Business

Judge urged to reject SAC’s potential $1.2B settlement

SAC Capital Advisors’ potential $1.2 billion deal to resolve criminal insider-trading charges is coming under fire before it’s even done.

The lawyer for a class-action suit over SAC’s trading in drug company Elan has asked a federal judge to reject the potential settlement with Manhattan US Attorney Preet Bharara.

The lawyer, Ethan Wohl, lodged his objection to the deal, which has been under negotiation for several weeks, in a letter to Manhattan federal judge Laura Swain on Friday.

Wohl cited published reports that the settlement may not include a guilty plea specifically tied to SAC’s trading in Elan, which is at the center of his class-action case, or Wyeth, another drug company.

Illegal trading in those two stocks in 2008 helped SAC reap profits and avoid losses of $276 million, making it the biggest insider trading case in history, according to prosecutors.

“A plea on those terms, if tendered, should be rejected,” Wohl said in the letter, citing the size of the Elan trades along with a growing number of Wall Street settlements that have been rejected by judges for inadequate admissions of guilt.

Federal judges have started to balk at rubber-stamping settlements in which defendants neither admit nor deny wrongdoing. Most of the cases have involved the Securities and Exchange Commission.

SAC is expected to settle criminal charges brought by the US Attorney’s office as early as next week. The deal would require SAC to admit guilt, stop managing outside money and pay a $1.2 billion fine.

The plea deal, however, may not include an admission of wrongdoing in connection with the $276 million in allegedly illegal trading in Elan and Wyeth because the government hasn’t obtained any convictions in that case yet, the Wall Street Journal reported.

The main trader in that case, Mathew Martoma, is scheduled to go to trial in January. He stands accused of helping SAC dump its stakes in the drug giants ahead of a report on a botched clinical trial the two companies were working on in 2008.

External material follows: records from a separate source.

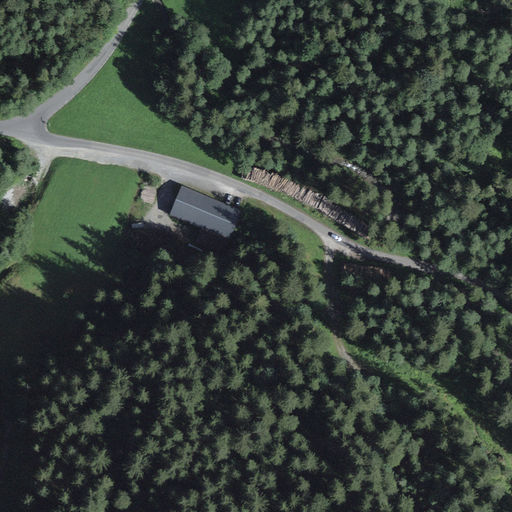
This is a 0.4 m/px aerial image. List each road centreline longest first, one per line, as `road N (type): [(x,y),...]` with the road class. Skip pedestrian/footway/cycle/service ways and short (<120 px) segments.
road 1 (unclassified): [(47,138),(210,174),(350,246),(423,267),(511,322)]
road 2 (residential): [(139,0),(95,64),(44,114)]
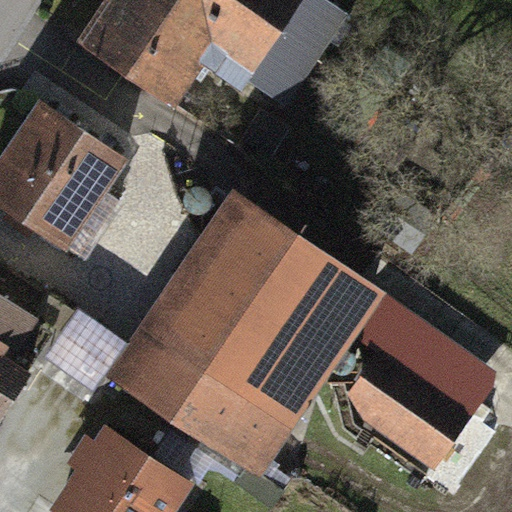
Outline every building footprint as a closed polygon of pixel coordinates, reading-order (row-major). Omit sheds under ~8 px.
[(300,0),(110,0),(77,51),(177,116),(205,73),(238,95),(300,0)] [(125,167),(39,110),(0,168),(0,211),(66,255),(125,167)] [(379,298),(228,201),(110,383),(260,480),(379,298)] [(0,420),(53,332),(0,300),(0,420)] [(479,410),(385,348),(345,408),(439,470),(479,410)] [(178,511),(193,490),(102,432),(50,511),(178,511)]
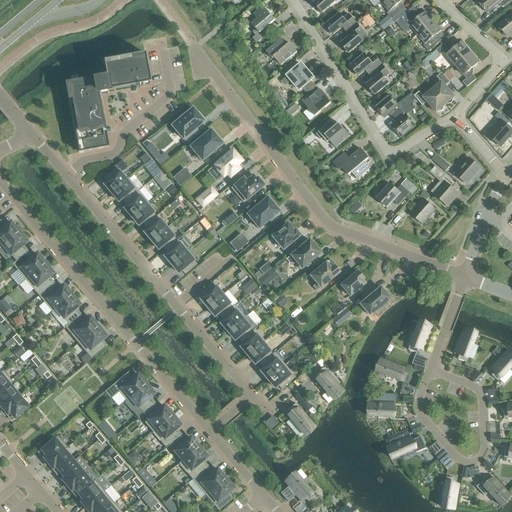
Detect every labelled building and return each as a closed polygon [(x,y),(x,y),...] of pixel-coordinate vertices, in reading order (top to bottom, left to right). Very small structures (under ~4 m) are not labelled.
[(318,0),(316,2),(317,4),(315,5),(320,11),(322,10),(323,12),(336,1),(335,0),(318,0)] [(384,0),(381,3),(389,12),(387,14),(389,16),(392,20),(403,10),(400,6),(400,3),(403,0),(384,0)] [(502,8),(511,0),(480,0),(478,2),(487,12),(495,5),(496,5),(498,3),(502,8)] [(260,33),(275,20),(263,7),(254,15),(257,20),(252,24),(256,29),(252,32),(255,36),(252,39),(256,44),(264,37),(260,33)] [(412,9),(400,18),(402,21),(414,11),(412,9)] [(409,26),(417,35),(433,21),(425,12),(420,16),(418,16),(414,11),(402,21),(407,27),(409,26)] [(342,27),(346,32),(356,23),(349,15),(344,19),(340,14),(325,26),(327,27),(325,29),(330,35),(332,33),(333,35),(342,27)] [(511,14),(498,26),(507,37),(511,34),(511,33),(511,14)] [(368,15),(363,20),(369,27),(375,23),(368,15)] [(389,16),(378,25),(383,31),(394,22),(392,20),(389,16)] [(433,21),(417,35),(425,44),(423,46),(428,52),(440,42),(436,38),(436,35),(441,31),(433,21)] [(356,23),(346,32),(350,36),(341,44),(342,46),(340,47),(345,53),(347,52),(348,53),(363,41),(358,36),(363,32),(356,23)] [(390,28),(385,32),(391,38),(395,35),(395,34),(390,28)] [(274,57),(281,65),(297,52),(290,44),(286,47),(284,45),(285,45),(281,40),(266,52),(272,59),(274,57)] [(255,49),(249,42),(245,46),(251,53),(255,49)] [(444,52),(455,66),(471,53),(462,43),(452,51),(445,43),(436,51),(440,55),(444,52)] [(471,53),(455,66),(466,79),(463,82),(467,87),(476,79),(469,71),(479,63),(471,53)] [(95,79),(65,84),(68,99),(73,98),(83,152),(108,148),(106,133),(102,134),(92,80),(95,79),(97,93),(109,91),(108,88),(135,83),(136,86),(150,83),(144,54),(130,56),(130,61),(103,66),(106,77),(96,79),(95,79)] [(368,69),(371,73),(382,65),(374,56),(369,60),(364,54),(350,66),(352,68),(350,70),(355,76),(357,74),(358,76),(368,69)] [(301,64),(281,81),(284,86),(291,80),(299,91),(302,88),(310,81),(313,79),(301,64)] [(382,65),(371,73),(375,78),(366,85),(368,87),(366,89),(371,95),(373,93),(375,95),(389,83),(384,78),(389,73),(382,65)] [(441,82),(432,90),(445,105),(447,104),(449,104),(451,103),(453,101),(453,99),(454,97),(445,86),(450,82),(442,73),(437,77),(441,82)] [(310,81),(302,88),(307,93),(310,90),(314,86),(310,81)] [(314,86),(310,90),(314,95),(320,90),(316,85),(314,86)] [(314,95),(304,103),(315,117),(331,103),(320,90),(314,95)] [(445,105),(432,90),(424,97),(419,92),(414,96),(416,98),(422,106),(427,102),(436,113),(438,111),(440,112),(442,111),(444,109),(444,106),(445,105)] [(412,93),(397,105),(398,106),(401,111),(416,98),(414,96),(412,93)] [(490,96),(485,101),(490,105),(498,112),(502,108),(497,103),(499,101),(491,94),(490,96)] [(389,114),(392,118),(401,111),(398,106),(397,105),(389,95),(375,107),(384,118),(389,114)] [(285,102),(281,105),(284,111),(289,108),(285,102)] [(292,106),(285,112),(289,117),(297,111),(292,106)] [(192,109),(171,126),(183,139),(203,122),(202,120),(203,119),(198,113),(197,114),(192,109)] [(401,111),(392,118),(396,123),(391,127),(401,138),(415,126),(405,115),(401,111)] [(427,112),(419,119),(424,124),(431,117),(427,112)] [(511,131),(506,126),(509,122),(499,113),(495,117),(500,122),(488,135),(500,146),(511,133),(511,131)] [(327,125),(316,134),(320,140),(323,138),(327,143),(329,141),(335,148),(349,136),(348,134),(349,132),(346,129),(344,130),(340,125),(339,124),(335,127),(331,122),(327,125)] [(210,130),(190,147),(202,161),(222,144),(221,143),(222,142),(218,138),(217,138),(215,136),(216,136),(212,131),(211,132),(210,130)] [(151,143),(145,148),(156,161),(161,156),(151,143)] [(333,163),(339,170),(342,168),(349,176),(352,173),(357,179),(358,179),(357,179),(369,169),(370,169),(370,168),(365,162),(369,159),(361,150),(361,151),(350,160),(344,153),(344,154),(333,163)] [(214,166),(207,172),(216,182),(223,177),(226,174),(229,178),(239,170),(236,166),(241,162),(232,151),(213,166),(214,166)] [(146,154),(139,159),(144,165),(151,160),(146,154)] [(449,167),(445,164),(436,155),(432,160),(445,172),(449,167)] [(469,158),(455,174),(467,184),(467,183),(469,183),(472,180),(472,178),(480,169),(469,158)] [(151,160),(144,165),(150,172),(156,167),(151,160)] [(435,166),(430,173),(440,182),(437,186),(432,192),(447,206),(458,194),(451,188),(455,184),(445,175),(435,166)] [(104,185),(111,193),(126,181),(125,180),(115,169),(104,178),(107,182),(104,185)] [(184,170),(173,178),(180,186),(190,177),(184,170)] [(161,172),(153,179),(163,191),(171,185),(161,172)] [(243,203),(263,186),(257,178),(255,180),(253,176),(246,182),(243,178),(234,186),(237,190),(234,193),(243,203)] [(121,199),(124,203),(138,191),(128,178),(125,180),(126,181),(111,193),(118,201),(121,199)] [(381,195),(377,199),(387,208),(395,198),(401,203),(405,198),(408,200),(418,189),(406,179),(401,185),(397,190),(390,184),(385,189),(381,195)] [(171,185),(166,189),(171,196),(177,191),(171,185)] [(210,188),(196,200),(202,207),(216,195),(210,188)] [(124,209),(131,217),(146,205),(148,203),(138,191),(124,203),(127,206),(124,209)] [(426,201),(429,198),(423,193),(419,197),(423,200),(410,214),(422,224),(435,209),(426,201)] [(267,198),(247,215),(258,229),(279,212),(277,210),(278,210),(274,205),(274,206),(272,204),(273,203),(269,199),(268,199),(267,198)] [(175,201),(170,204),(174,209),(179,205),(175,201)] [(141,223),(144,226),(156,217),(146,205),(131,217),(138,225),(141,223)] [(353,206),(349,210),(354,215),(358,210),(353,206)] [(221,222),(226,227),(237,217),(233,212),(221,222)] [(144,233),(151,241),(166,229),(156,217),(144,226),(147,230),(144,233)] [(0,243),(2,246),(18,232),(10,223),(5,227),(0,220),(0,243)] [(287,225),(272,237),(283,249),(299,236),(295,231),(293,232),(287,225)] [(161,247),(164,250),(176,241),(166,229),(151,241),(158,249),(161,247)] [(211,232),(209,233),(213,238),(217,234),(213,230),(211,232)] [(2,246),(15,261),(26,252),(21,246),(26,242),(18,232),(2,246)] [(241,235),(231,243),(237,251),(247,242),(241,235)] [(164,257),(171,265),(186,252),(176,241),(164,250),(167,254),(164,257)] [(307,242),(286,260),(289,264),(292,264),(294,263),(300,270),(320,253),(313,245),(311,246),(307,242)] [(12,265),(25,280),(45,264),(37,254),(32,259),(26,252),(15,261),(12,265)] [(186,252),(171,265),(178,273),(181,270),(184,275),(196,265),(186,252)] [(282,260),(275,266),(277,269),(284,262),(282,260)] [(335,265),(330,260),(328,262),(327,261),(310,276),(316,284),(313,287),(316,291),(320,288),(338,273),(333,267),(335,265)] [(268,262),(259,270),(263,274),(272,266),(268,262)] [(25,280),(38,296),(53,284),(48,278),(53,273),(45,264),(25,280)] [(259,271),(253,276),(257,280),(262,275),(259,271)] [(340,286),(349,296),(364,284),(361,280),(363,279),(357,272),(340,286)] [(264,275),(258,281),(263,288),(270,282),(264,275)] [(251,280),(246,284),(251,291),(256,286),(251,280)] [(200,300),(207,308),(222,296),(212,283),(200,293),(203,297),(200,300)] [(52,312),(55,309),(71,295),(68,292),(67,291),(63,286),(58,290),(53,284),(38,296),(52,312)] [(256,286),(251,291),(255,296),(261,292),(256,286)] [(360,305),(369,316),(378,308),(379,309),(386,303),(385,302),(391,297),(386,291),(384,293),(380,288),(360,305)] [(55,309),(68,324),(68,325),(79,316),(74,309),(79,305),(75,300),(74,299),(71,295),(55,309)] [(217,313),(220,317),(232,307),(222,296),(207,308),(214,316),(217,313)] [(282,296),(275,302),(281,309),(287,304),(286,303),(287,302),(282,296)] [(267,299),(261,304),(265,309),(271,304),(267,299)] [(346,308),(342,304),(332,311),(336,316),(346,308)] [(220,324),(227,332),(242,319),(242,320),(245,318),(234,305),(232,307),(220,317),(223,321),(220,324)] [(346,309),(332,320),(336,325),(350,313),(346,309)] [(65,328),(78,344),(98,327),(90,318),(84,322),(79,316),(68,325),(68,324),(65,328)] [(237,337),(240,341),(252,331),(242,320),(242,319),(227,332),(234,340),(237,337)] [(414,332),(407,350),(415,353),(417,348),(422,350),(431,327),(425,325),(418,322),(414,332)] [(288,324),(281,329),(285,334),(292,328),(288,324)] [(98,327),(78,344),(89,356),(91,359),(106,347),(100,341),(106,337),(98,327)] [(240,348),(247,356),(262,343),(262,344),(265,342),(254,329),(252,331),(240,341),(243,345),(240,348)] [(459,354),(457,359),(465,362),(476,334),(463,329),(454,354),(455,353),(459,354)] [(30,332),(23,337),(26,340),(32,335),(30,332)] [(257,361),(260,365),(272,355),(262,344),(262,343),(247,356),(254,364),(257,361)] [(497,348),(492,353),(497,358),(502,352),(497,348)] [(495,371),(491,376),(497,381),(511,365),(511,354),(508,350),(490,369),(490,370),(492,369),(495,371)] [(260,372),(267,380),(284,365),(274,353),(272,355),(260,365),(263,369),(260,372)] [(313,353),(308,357),(312,362),(317,358),(313,353)] [(89,356),(82,362),(85,365),(86,363),(91,359),(89,356)] [(404,369),(380,359),(375,372),(403,383),(406,374),(401,372),(403,369),(404,369)] [(284,365),(267,380),(274,388),(277,385),(281,389),(295,378),(284,365)] [(313,377),(332,400),(342,391),(323,368),(313,377)] [(0,392),(9,385),(13,383),(3,371),(0,373),(0,392)] [(472,380),(475,383),(482,375),(479,372),(472,380)] [(126,401),(130,398),(129,398),(145,384),(137,375),(132,379),(127,373),(116,382),(121,388),(118,391),(126,401)] [(130,398),(143,414),(154,404),(148,398),(153,394),(145,384),(129,398),(130,398)] [(0,406),(2,409),(18,396),(9,385),(0,392),(0,406)] [(18,396),(2,409),(7,415),(9,413),(14,419),(28,407),(18,396)] [(367,417),(397,418),(398,409),(392,409),(392,404),(394,404),(368,403),(367,417)] [(508,409),(502,410),(503,418),(511,417),(511,403),(505,404),(506,405),(507,405),(508,409)] [(144,423),(152,432),(172,416),(164,406),(159,411),(154,404),(143,414),(148,420),(144,423)] [(314,427),(295,404),(284,412),(304,436),(314,427)] [(166,448),(169,445),(180,436),(175,430),(180,425),(172,416),(152,432),(166,448)] [(419,425),(410,429),(412,433),(421,429),(419,425)] [(111,429),(104,434),(110,441),(116,436),(111,429)] [(407,435),(406,431),(387,439),(389,443),(407,435)] [(43,458),(48,464),(64,450),(64,451),(67,448),(57,436),(41,450),(46,456),(43,458)] [(169,445),(182,461),(198,447),(190,438),(185,442),(180,436),(169,445)] [(410,436),(386,447),(388,452),(391,459),(401,455),(413,450),(414,453),(425,449),(419,437),(415,439),(410,441),(408,437),(410,437),(410,436)] [(510,449),(504,449),(503,457),(511,458),(511,444),(509,444),(509,445),(511,445),(510,449)] [(178,464),(192,480),(207,468),(201,461),(206,457),(198,447),(182,461),(178,464)] [(55,467),(59,473),(73,461),(64,451),(64,450),(48,464),(52,469),(55,467)] [(434,456),(437,460),(445,453),(442,450),(434,456)] [(133,451),(127,456),(133,463),(139,458),(133,451)] [(445,453),(437,460),(440,463),(448,456),(445,453)] [(62,480),(66,486),(82,472),(73,461),(59,473),(64,478),(62,480)] [(482,463),(489,471),(492,468),(486,461),(482,463)] [(192,480),(205,496),(225,479),(222,475),(221,474),(221,475),(217,470),(212,474),(207,468),(192,480)] [(288,487),(280,494),(287,502),(295,495),(302,503),(302,502),(301,501),(304,498),(308,502),(314,497),(302,482),(302,481),(306,477),(300,470),(295,474),(289,479),(285,482),(288,487)] [(130,471),(122,478),(125,482),(133,475),(130,471)] [(73,489),(78,495),(92,483),(91,483),(82,472),(66,486),(71,491),(73,489)] [(486,477),(475,487),(484,496),(488,492),(500,506),(510,496),(492,477),(491,477),(493,479),(490,482),(486,477)] [(445,478),(440,507),(454,510),(458,484),(457,484),(457,485),(453,485),(454,479),(445,478)] [(225,479),(205,496),(218,511),(233,499),(228,493),(233,489),(229,484),(229,483),(228,483),(225,479)] [(80,502),(85,508),(104,492),(94,480),(91,483),(92,483),(78,495),(83,500),(80,502)] [(150,480),(145,484),(150,489),(154,485),(150,480)] [(91,511),(92,511),(102,511),(113,503),(104,492),(85,508),(88,511),(91,511)] [(121,511),(113,503),(102,511),(121,511)]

Steve Cohen, the billionaire founder of the $14 billion SAC hedge fund, is unlikely to settle if the firm has to plead guilty to charges that will leave it exposed to a potentially expensive class-action suit, experts said.

“A guilty plea to that count and it’s game-over,” said Michael Bachner, a white collar defense lawyer and former prosecutor, referring to SAC’s ability to fight off the class action lawsuit.
A spokesman for SAC declined to comment as did a spokeswoman for the US Attorney’s office.